## Work item
Report each line of the data that has "scroll" somewhere in it.

## Study material
________________

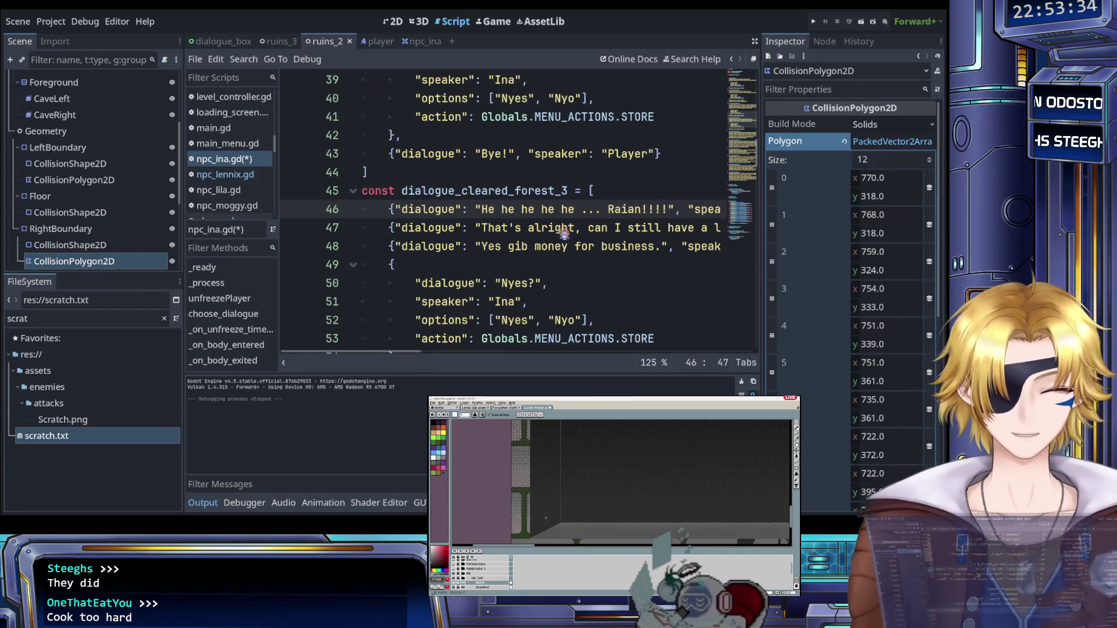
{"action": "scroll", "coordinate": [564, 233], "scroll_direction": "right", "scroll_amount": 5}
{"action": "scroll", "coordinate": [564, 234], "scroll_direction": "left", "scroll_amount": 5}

________________

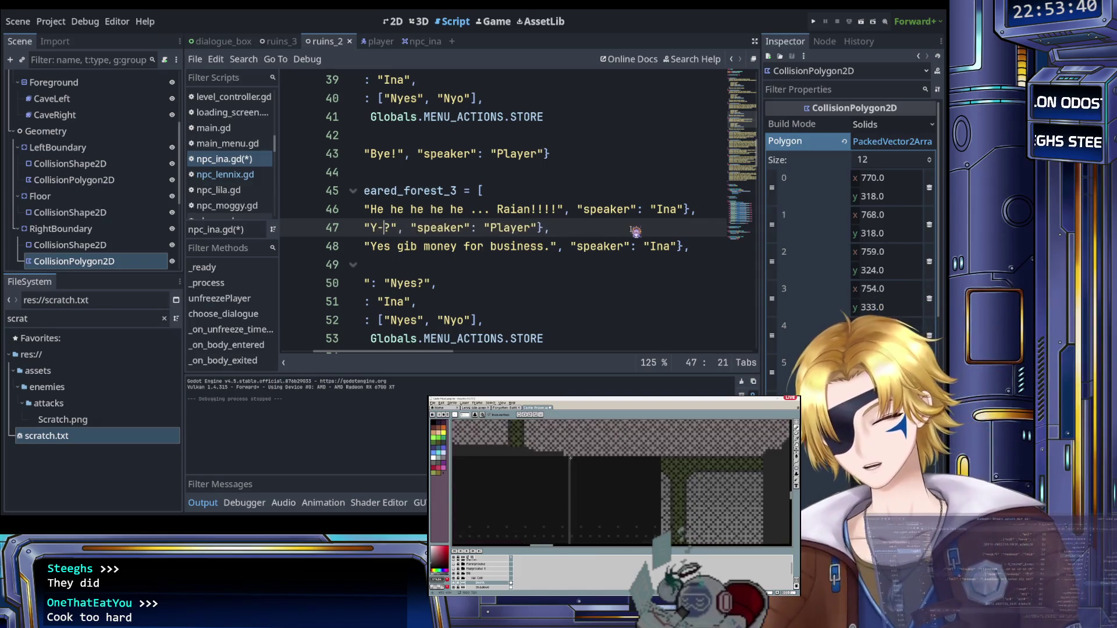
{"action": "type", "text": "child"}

________________

## Exercise response
{"action": "scroll", "coordinate": [564, 233], "scroll_direction": "right", "scroll_amount": 5}
{"action": "scroll", "coordinate": [564, 234], "scroll_direction": "left", "scroll_amount": 5}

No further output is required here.